_Input data:_
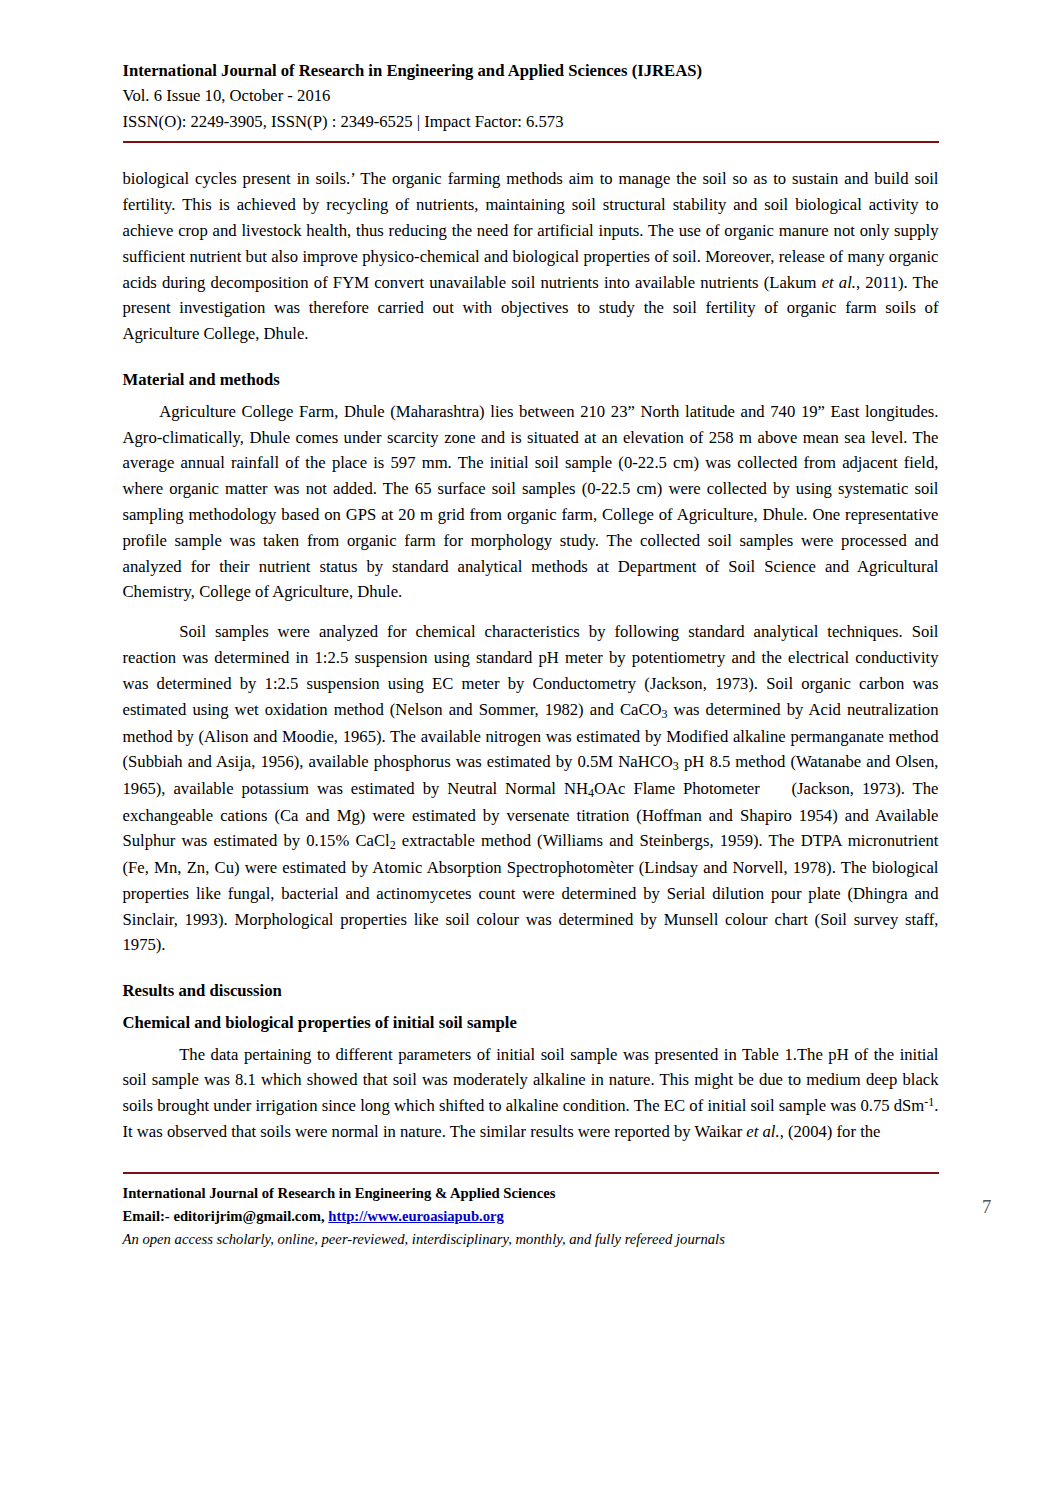International Journal of Research in Engineering and Applied Sciences (IJREAS)
Vol. 6 Issue 10, October - 2016
ISSN(O): 2249-3905, ISSN(P) : 2349-6525 | Impact Factor: 6.573
biological cycles present in soils.’ The organic farming methods aim to manage the soil so as to sustain and build soil fertility. This is achieved by recycling of nutrients, maintaining soil structural stability and soil biological activity to achieve crop and livestock health, thus reducing the need for artificial inputs. The use of organic manure not only supply sufficient nutrient but also improve physico-chemical and biological properties of soil. Moreover, release of many organic acids during decomposition of FYM convert unavailable soil nutrients into available nutrients (Lakum et al., 2011). The present investigation was therefore carried out with objectives to study the soil fertility of organic farm soils of Agriculture College, Dhule.
Material and methods
Agriculture College Farm, Dhule (Maharashtra) lies between 210 23” North latitude and 740 19” East longitudes. Agro-climatically, Dhule comes under scarcity zone and is situated at an elevation of 258 m above mean sea level. The average annual rainfall of the place is 597 mm. The initial soil sample (0-22.5 cm) was collected from adjacent field, where organic matter was not added. The 65 surface soil samples (0-22.5 cm) were collected by using systematic soil sampling methodology based on GPS at 20 m grid from organic farm, College of Agriculture, Dhule. One representative profile sample was taken from organic farm for morphology study. The collected soil samples were processed and analyzed for their nutrient status by standard analytical methods at Department of Soil Science and Agricultural Chemistry, College of Agriculture, Dhule.
Soil samples were analyzed for chemical characteristics by following standard analytical techniques. Soil reaction was determined in 1:2.5 suspension using standard pH meter by potentiometry and the electrical conductivity was determined by 1:2.5 suspension using EC meter by Conductometry (Jackson, 1973). Soil organic carbon was estimated using wet oxidation method (Nelson and Sommer, 1982) and CaCO3 was determined by Acid neutralization method by (Alison and Moodie, 1965). The available nitrogen was estimated by Modified alkaline permanganate method (Subbiah and Asija, 1956), available phosphorus was estimated by 0.5M NaHCO3 pH 8.5 method (Watanabe and Olsen, 1965), available potassium was estimated by Neutral Normal NH4OAc Flame Photometer (Jackson, 1973). The exchangeable cations (Ca and Mg) were estimated by versenate titration (Hoffman and Shapiro 1954) and Available Sulphur was estimated by 0.15% CaCl2 extractable method (Williams and Steinbergs, 1959). The DTPA micronutrient (Fe, Mn, Zn, Cu) were estimated by Atomic Absorption Spectrophotomèter (Lindsay and Norvell, 1978). The biological properties like fungal, bacterial and actinomycetes count were determined by Serial dilution pour plate (Dhingra and Sinclair, 1993). Morphological properties like soil colour was determined by Munsell colour chart (Soil survey staff, 1975).
Results and discussion
Chemical and biological properties of initial soil sample
The data pertaining to different parameters of initial soil sample was presented in Table 1.The pH of the initial soil sample was 8.1 which showed that soil was moderately alkaline in nature. This might be due to medium deep black soils brought under irrigation since long which shifted to alkaline condition. The EC of initial soil sample was 0.75 dSm-1. It was observed that soils were normal in nature. The similar results were reported by Waikar et al., (2004) for the
7
International Journal of Research in Engineering & Applied Sciences
Email:- editorijrim@gmail.com, http://www.euroasiapub.org
An open access scholarly, online, peer-reviewed, interdisciplinary, monthly, and fully refereed journals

_What you will do:_ In the entries above, find the line with "ISSN(O): 2249-3905, ISSN(P)" and the line with "Material and methods", then restate word for word both of them and every line between, with nothing more.

_Solution to the problem:_
ISSN(O): 2249-3905, ISSN(P) : 2349-6525 | Impact Factor: 6.573
biological cycles present in soils.’ The organic farming methods aim to manage the soil so as to sustain and build soil fertility. This is achieved by recycling of nutrients, maintaining soil structural stability and soil biological activity to achieve crop and livestock health, thus reducing the need for artificial inputs. The use of organic manure not only supply sufficient nutrient but also improve physico-chemical and biological properties of soil. Moreover, release of many organic acids during decomposition of FYM convert unavailable soil nutrients into available nutrients (Lakum et al., 2011). The present investigation was therefore carried out with objectives to study the soil fertility of organic farm soils of Agriculture College, Dhule.
Material and methods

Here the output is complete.